Nel trascorrere del tempo (dalla prima all’attuale maniera del pittore intercorre circa un ventennio), quella sorta di rapporto simbiotico con “la madre di tutte le cose” non è mutato; anzi, si è andato consolidando, con un più accentuato ricorso ad un linguaggio dell’anima per rendere, in chiave metafisica, vagheggiate realtà ambientali.
Alla carta si è sostituita la tela, al plein air è subentrata la meditazione dello studio. Ed ecco, allora, la proposta di tutta una serie di nuove architetture sul tema natura che, riallacciandosi in qualche modo alla ricerca degli inizi, danno il senso di una pittura sospesa tra il reale e l’irreale, con composizioni più costruite, più pensate, fra le variazioni della luce che le avvolge, in un alternarsi di chiarori e di toni più smorzati, crepuscolari e anche notturni.
Questo particolare approccio paesistico, derivazione di un fervoroso fantasticare, si materializza – in una ricercata continuità, oltre che continuità tra interni ed esterni – attraverso i riquadri di finestre e di luci di archi che agiscono da quinte su uno scenario suggerito dal reale e rielaborato; e caratterizzato da una pressante inventiva.
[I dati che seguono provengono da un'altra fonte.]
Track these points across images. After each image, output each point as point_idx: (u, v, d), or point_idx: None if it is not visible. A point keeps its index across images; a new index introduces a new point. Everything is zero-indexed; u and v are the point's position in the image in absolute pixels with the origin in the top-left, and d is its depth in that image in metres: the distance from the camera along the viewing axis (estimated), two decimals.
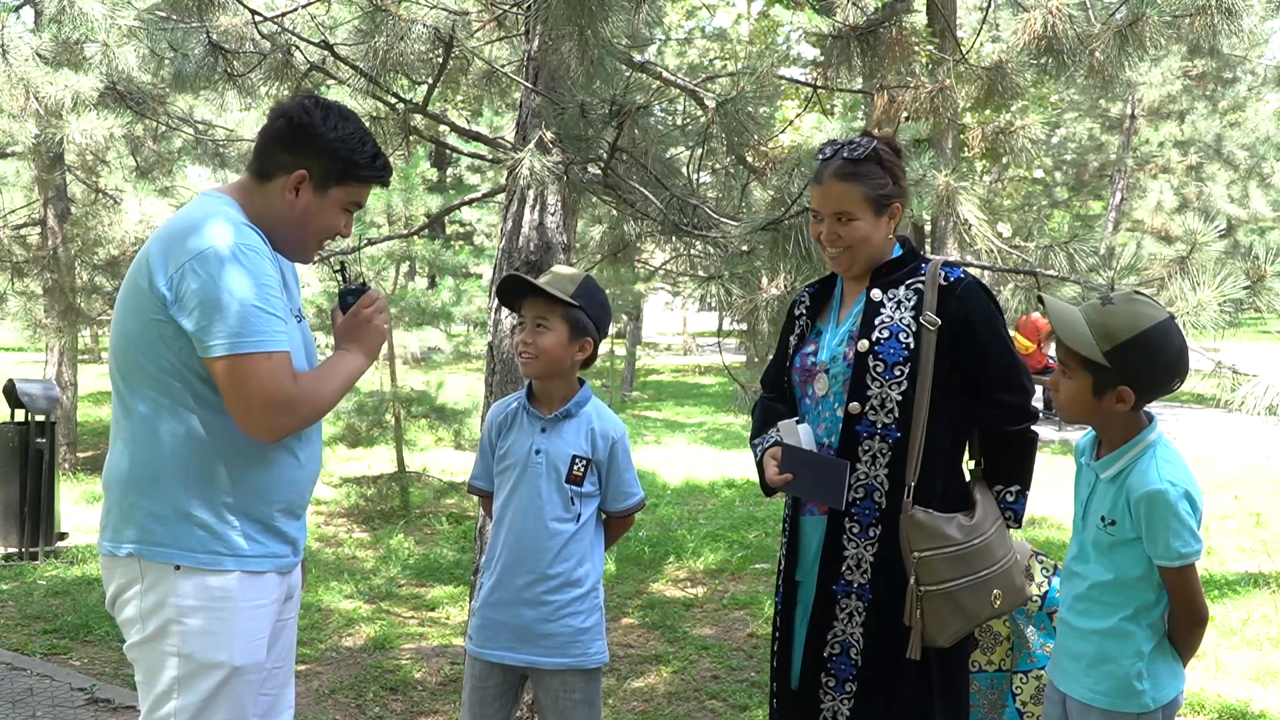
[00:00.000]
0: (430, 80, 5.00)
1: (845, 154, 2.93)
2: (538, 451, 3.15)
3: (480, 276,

Le capacità descrittive di Ligrani trovano così modo di manifestarsi in una fusione di coloratissime nature morte e di vedute su cui gravano arcane atmosfere; e, ancora, in una proposta di scenari naturalistici, con colline dalle accentuate curvature semicircolari che si accavallano verso l’alto in un’altalena di verdi e di azzurri; in un prepotente affacciarsi, in primo piano, di alberi dalle movimentate cupole e, nella disposizione più discreta di altre presenze arboree (sagome di cipressi, come quelli – carducciani di Bolgheri “alti e schietti”) che si stagliano su irti pendii; in surrealisteggianti rilievi che hanno le forme o di torri ellittiche su cui sorgono borghi incantati o di isole che assumono la sagoma di cetacei emergenti da ristrette porzioni marine, in case contadine che ricordano l’impianto disegnativo e coloristico di un Carrà; nelle immancabili cavità del suolo, antri che si intuiscono o macchie nere in grande evidenza, in cui tendono ad infilarsi (quasi allusiva penetrazione) treni che sembrano protesi a viaggiare metaforicamente all’interno della realtà per scoprirne l’anima.
Nelle suggestioni magiche di siffatti paesaggi, inventati e proposti per tratti emblematici, Gaetano Ligrani (o se più piace, GALI, come firma da qualche tempo i suoi lavori riconducendo a sintesi nome e cognome), tuffa le pulsioni del suo “io” di artista per raccontare sensazioni che gli appartengono in prima persona e delle quali ci trasmette lo spirito proponendoci – per il tramite di colorate impressioni sulla tela- sempre coinvolgenti emozioni.